Biodistribution and therapeutic effects of MDSC-SNAbs in a 4T1 mouse breast cancer model. (a,b) Biodistribution of SNAbs after intravenous injection in tumor-bearing mice. G3-SNAbs were administered through tail vein injection on day 9 post tumor inoculation. Lung, liver, spleen, kidney, tumor and blood were harvested after 6, 24, or 48 hours for ICP-MS analysis. Changes in the biodistribution over time, presented as concentration of Au per ug of tissue (a) and calculated percentage of SNAbs in each organ out of total injected amount of nanoparticles (b), were plotted with mean ± s.d. of 3 biological samples (n = 3). (c-g) Therapeutic effects of MDSCs in the 4T1 murine model. (c) The schedule of tumor inoculation and systemic injection (i.v. via the tail vein) of G3-SNAbs (Janus G3-AuNP-cp33), IrrelPep-SNAb (Janus scAHNP-AuNP-cp33), Janus control NP (Janus biotin-AuNP-NEM), AuNP and PBS (n=7, 7.5×10¹⁰/20𝜇L per injection). The percentage of total MDSCs (PMN-MDSCs and M-MDSCs) out of total cells in the blood (d) and spleens (e), the percentage of CD3+CD8+ cytotoxic T cells (f) and CD3-CD49b+NK cells (g) infiltrated in the tumors after treatment on day 11 are presented in box plots with box showing median, 25 and 75 percentile and whiskers showing min and max.
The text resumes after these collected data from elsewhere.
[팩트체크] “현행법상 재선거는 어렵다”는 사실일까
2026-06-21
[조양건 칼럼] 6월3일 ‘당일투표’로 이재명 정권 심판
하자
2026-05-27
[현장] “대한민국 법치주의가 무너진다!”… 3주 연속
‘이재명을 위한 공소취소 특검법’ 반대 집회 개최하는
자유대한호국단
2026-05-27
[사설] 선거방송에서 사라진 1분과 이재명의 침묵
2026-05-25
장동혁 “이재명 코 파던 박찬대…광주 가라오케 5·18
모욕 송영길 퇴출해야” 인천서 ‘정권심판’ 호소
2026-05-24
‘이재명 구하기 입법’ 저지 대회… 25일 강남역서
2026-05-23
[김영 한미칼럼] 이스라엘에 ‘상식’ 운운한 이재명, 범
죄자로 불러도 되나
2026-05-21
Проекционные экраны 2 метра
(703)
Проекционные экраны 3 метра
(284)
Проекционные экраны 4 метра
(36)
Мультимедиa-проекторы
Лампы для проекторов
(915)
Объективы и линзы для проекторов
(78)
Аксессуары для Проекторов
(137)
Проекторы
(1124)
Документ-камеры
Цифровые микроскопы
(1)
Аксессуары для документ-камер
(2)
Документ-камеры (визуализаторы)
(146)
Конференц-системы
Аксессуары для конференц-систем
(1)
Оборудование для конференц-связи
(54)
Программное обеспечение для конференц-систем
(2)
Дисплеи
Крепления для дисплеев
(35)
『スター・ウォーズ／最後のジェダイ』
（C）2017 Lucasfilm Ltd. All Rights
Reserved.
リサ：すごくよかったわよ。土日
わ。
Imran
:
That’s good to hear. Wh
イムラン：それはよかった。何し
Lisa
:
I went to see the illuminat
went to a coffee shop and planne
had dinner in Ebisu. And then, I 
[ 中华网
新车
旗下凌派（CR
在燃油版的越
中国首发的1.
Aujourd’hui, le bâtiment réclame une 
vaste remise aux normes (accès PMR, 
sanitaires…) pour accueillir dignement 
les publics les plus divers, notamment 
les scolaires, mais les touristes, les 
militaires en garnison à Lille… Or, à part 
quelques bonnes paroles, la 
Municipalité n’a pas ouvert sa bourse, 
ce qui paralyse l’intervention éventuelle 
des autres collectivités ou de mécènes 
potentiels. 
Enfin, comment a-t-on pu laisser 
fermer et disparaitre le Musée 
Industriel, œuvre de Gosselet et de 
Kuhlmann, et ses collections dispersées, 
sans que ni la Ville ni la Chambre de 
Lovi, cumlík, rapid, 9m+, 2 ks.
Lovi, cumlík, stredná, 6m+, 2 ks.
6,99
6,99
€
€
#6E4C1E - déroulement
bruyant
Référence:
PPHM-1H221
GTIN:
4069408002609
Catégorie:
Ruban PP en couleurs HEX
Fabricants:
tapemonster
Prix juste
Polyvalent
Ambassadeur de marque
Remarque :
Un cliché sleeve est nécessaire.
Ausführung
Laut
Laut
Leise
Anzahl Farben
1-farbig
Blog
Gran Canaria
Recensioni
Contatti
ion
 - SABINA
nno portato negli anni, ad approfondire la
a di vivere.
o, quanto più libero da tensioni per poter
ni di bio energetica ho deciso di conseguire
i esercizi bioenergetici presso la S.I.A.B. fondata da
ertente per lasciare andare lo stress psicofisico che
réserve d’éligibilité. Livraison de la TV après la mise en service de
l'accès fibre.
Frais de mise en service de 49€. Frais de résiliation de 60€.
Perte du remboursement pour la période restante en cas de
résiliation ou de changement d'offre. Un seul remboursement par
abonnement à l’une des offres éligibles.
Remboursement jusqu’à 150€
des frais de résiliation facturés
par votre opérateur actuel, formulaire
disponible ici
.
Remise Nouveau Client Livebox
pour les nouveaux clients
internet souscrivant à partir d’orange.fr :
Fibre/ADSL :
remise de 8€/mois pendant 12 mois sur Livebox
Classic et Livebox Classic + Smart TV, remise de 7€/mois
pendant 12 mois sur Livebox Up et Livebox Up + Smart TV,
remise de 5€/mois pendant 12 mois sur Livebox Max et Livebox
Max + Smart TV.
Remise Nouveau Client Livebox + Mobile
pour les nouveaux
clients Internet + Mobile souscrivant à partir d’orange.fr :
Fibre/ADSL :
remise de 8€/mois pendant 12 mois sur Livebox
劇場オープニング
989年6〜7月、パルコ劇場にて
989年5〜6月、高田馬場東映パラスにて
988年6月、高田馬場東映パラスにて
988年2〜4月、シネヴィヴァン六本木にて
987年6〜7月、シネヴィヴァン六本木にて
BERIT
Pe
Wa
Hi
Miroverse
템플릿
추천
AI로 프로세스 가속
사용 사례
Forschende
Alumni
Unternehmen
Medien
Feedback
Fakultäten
After removing outliers, n=6 for untreated groups, n=6 in (d) and n=7 in (e) and (f-g) for AuNP group, N=7 for Janus control NP, n=4 in (e) and (g), n=5 in (d) and n=6 in (f) for IrrelPep-SNAb group, and n=7 for G3-SNAb single injection group, n=4 in (d),(e),(g) and n=5 in (f) and for G3-SNAb 3-injection groups. Significance was determined using one-way ANOVA with Tukey post-hoc test (**** p<0.0001, *** p<0.0002, ** p<0.0021, * p<0.0332).